Susie: This is all of our stories.
Diane: It is 100% Susie, I agree with you. because it, and it's going to be our story if we don't take, a chance and listen and make a difference. Yes. so finally, Susie, what do you hope audiences will feel and do after watching No Country for Old People?
Susie: I hope that they will, go to Roar. For long-term care or to our other, our website, my mom, no country for old people, dot com and, explore the possibility of becoming a rower and, helping,to launch this grassroots movement so that we, don't have to experience what people are experiencing right now as we're speaking, which is neglect.
It really is torture and it really is it comes to a point where you're like, how, and I don't, I'm not blaming the people that work there. The ones that are there and are staying have desensitized because they had to. They have to. They had to.
Diane: Yeah.
Susie: so do, is that the kind of life that you want for your own parent or your own husband or wife or brother or child even.

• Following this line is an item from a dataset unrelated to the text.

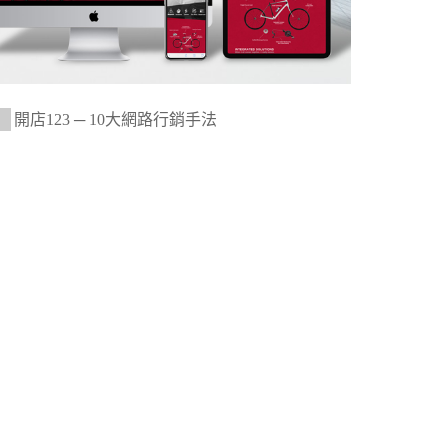
開店123 ─ 10大網路行銷手法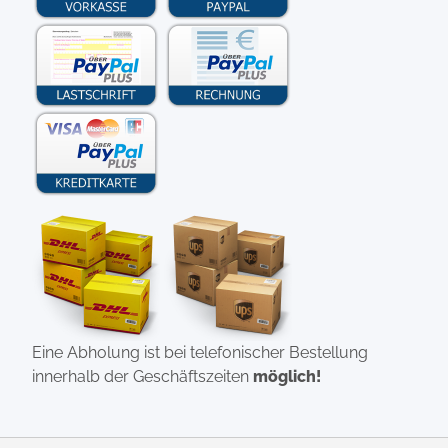
Eine Abholung ist bei telefonischer Bestellung
innerhalb der Geschäftszeiten
möglich!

People with disabilities end up in long-term care. It's,
Diane: yes, they do.
Susie: Let's ask the big question. What are we here for and what are we doing? Yeah. it's a,it's, we got to get out of ourselves and become a community again.
Diane: And you know what? That's the one thing that I can say, about our present society. We've lo we lost the sense of community, and we are, that's why seniors are seen as a burden or those with disabilities are seen as a burden. And you're right, we actually have to get back to a sense of community because, Otherwise, we're not gonna, we're all going to be in a very dire straits when as we get
Susie: on here, it's ugly. It's ugly, and we devalued those people and those people Honestly, I love, listen, everybody's, there's good older people. There's bad older people. There's good young people and bad young people, but there's so much. value to someone in the eighties that if you sat down and talked to 'em, you would walk away with a treasure trove of wonderful things,
and we only have to look at people that are in their nineties and even a hundred who are active because they're productive because they're, they have a purpose.
Diane: yes. And when you put them in a nursing home and they're not getting, nursing homes are supposed to provide,activities and do all this stuff and one activities per person for the whole building is just not enough.
Yeah. And they, and you're right, the aids there's not enough aides. There's not enough, and it's because the aide are treated badly and they're not paid enough. Yeah. to be able to work. And it's strenuous work. I have chronic pain from, I tell people I used to pick up men for a living, because I did.
I literally I worked in rehab and I transferred. Big guys, firemen's lifts or whatever to get them from a wheelchair to the bed or bed to the wheelchair or to the potty or whatever. it's hard and family caregivers are now being able to expect it to do this.
To my family caregivers out there, you are the most important part of the caregiving equation.
Without you, it all falls apart. So please learn to be gentle with yourself. Practice self-care every day 'cause you are worth it.